Habitat Montréal

The chapter I wrote with Guido van Rossum about Python async coroutines is available now, as an early access release before publication.

The chapter is part of "500 Lines or Less," the latest book in the eminent Architecture of Open Source Applications series. Once published the book will be available for free download, and for purchase—proceeds benefit Amnesty International.

Our chapter is titled "A Web Crawler With asyncio Coroutines". In less than 500 lines of Python, we demonstrate the bones of an async framework similar to asyncio, the framework in Python 3's standard library.

To start, we explain what "async" means and what sort of applications it optimizes. Since a web crawler—a program that fetches all the pages on a site—is ideal for async, we build a web crawler together as our example program.

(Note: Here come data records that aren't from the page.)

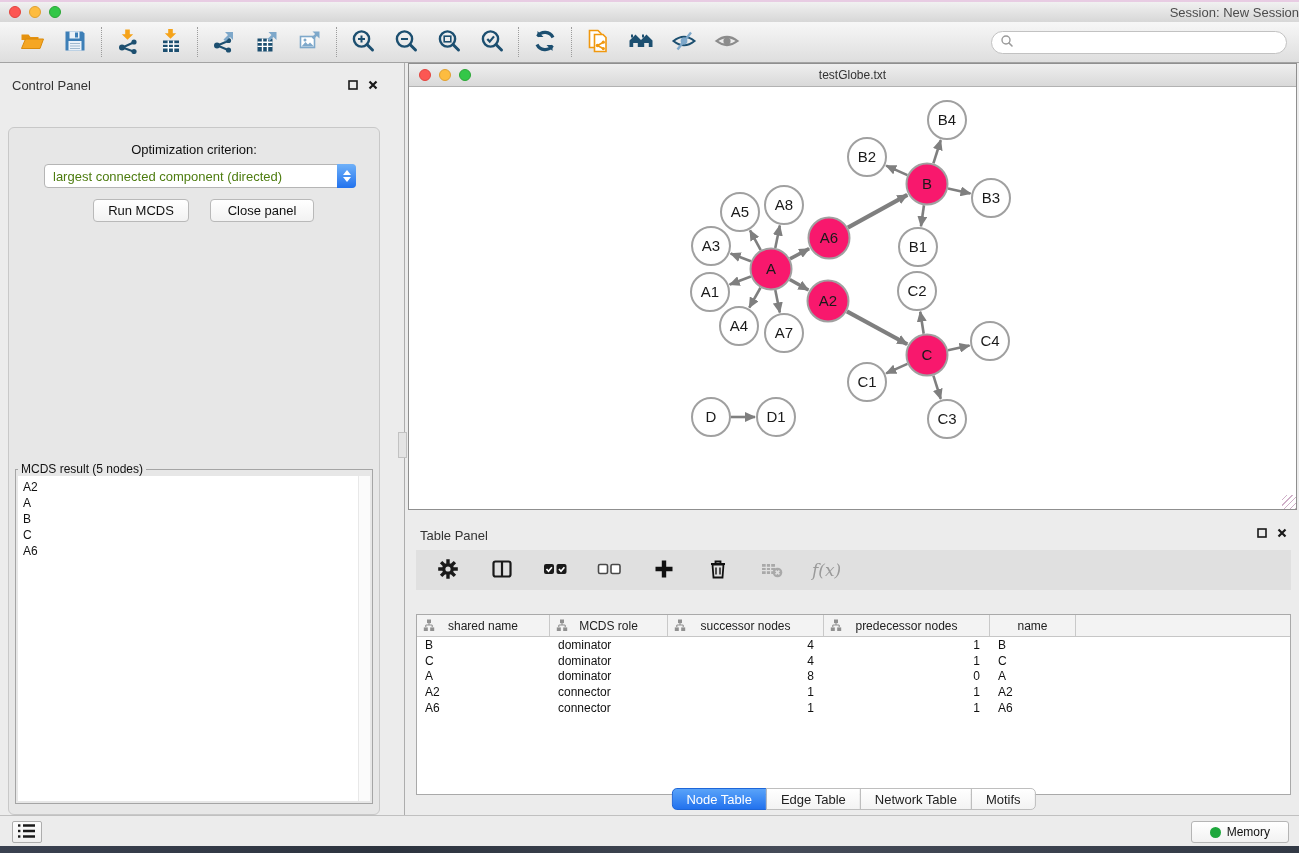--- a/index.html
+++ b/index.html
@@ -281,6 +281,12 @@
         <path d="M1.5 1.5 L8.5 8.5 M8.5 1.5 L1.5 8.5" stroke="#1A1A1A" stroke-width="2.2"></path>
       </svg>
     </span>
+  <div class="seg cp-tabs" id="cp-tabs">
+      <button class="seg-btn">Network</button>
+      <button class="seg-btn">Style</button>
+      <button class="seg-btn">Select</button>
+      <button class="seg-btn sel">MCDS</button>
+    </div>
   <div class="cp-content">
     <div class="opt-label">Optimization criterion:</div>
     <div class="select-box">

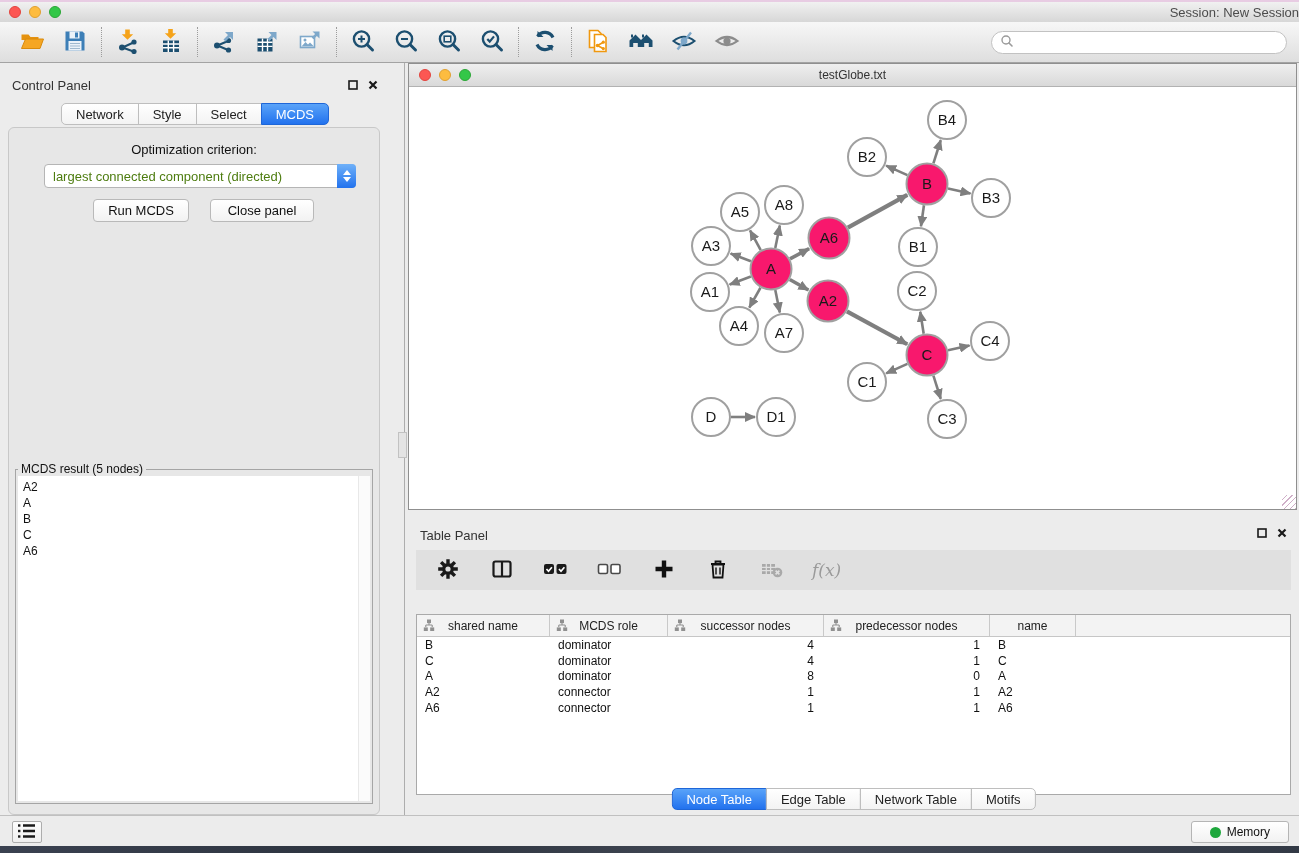--- a/index.html
+++ b/index.html
@@ -94,7 +94,7 @@
   .list-btn { position:absolute; left:12px; top:5px; width:30px; height:22px;
     background:linear-gradient(#FCFCFC,#EFEFEF); border:1px solid #ADADAD; border-radius:2px;
     display:flex; align-items:center; justify-content:center; cursor:pointer; }
-  .memory-btn { position:absolute; right:10px; top:5px; height:22px; padding:0 18px; display:flex; align-items:center; gap:6px;
+  .memory-btn { position:absolute; right:10px; top:5px; height:22px; padding:0 10px; display:flex; align-items:center; gap:6px;
     background:linear-gradient(#FFFFFF,#F2F2F2); border:1px solid #B5B5B5; border-radius:3px; font-size:12px; color:#111; cursor:pointer; }
   .mem-dot { width:11px; height:11px; border-radius:50%; background:#1EA73C; }
   .desktop-strip { position:absolute; left:0; top:846px; width:1299px; height:7px;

The chapter proceeds in three stages. First, we show an async event loop and sketch a crawler that uses the event loop with callbacks: it is very efficient, but extending it to more complex problems would lead to unmanageable spaghetti code. Second, therefore, we show that Python coroutines are an efficient and extensible alternative to callbacks. We implement simple coroutines in Python using generator functions. In the third stage, we use the full-featured coroutines already available in Python's standard "asyncio" library, and show how to coordinate coroutines using an async queue.

I'm honored to work with Guido and bring to completion this project he began last year. My gratitude goes to the editor Michael DiBernardo for inviting me to co-author this chapter, to Ben Darnell and Pete Soderling for their insightful editing, to Andrew Svetlov for his timely technical contributions, and Brett Cannon for meticulously reviewing and patching the early access release.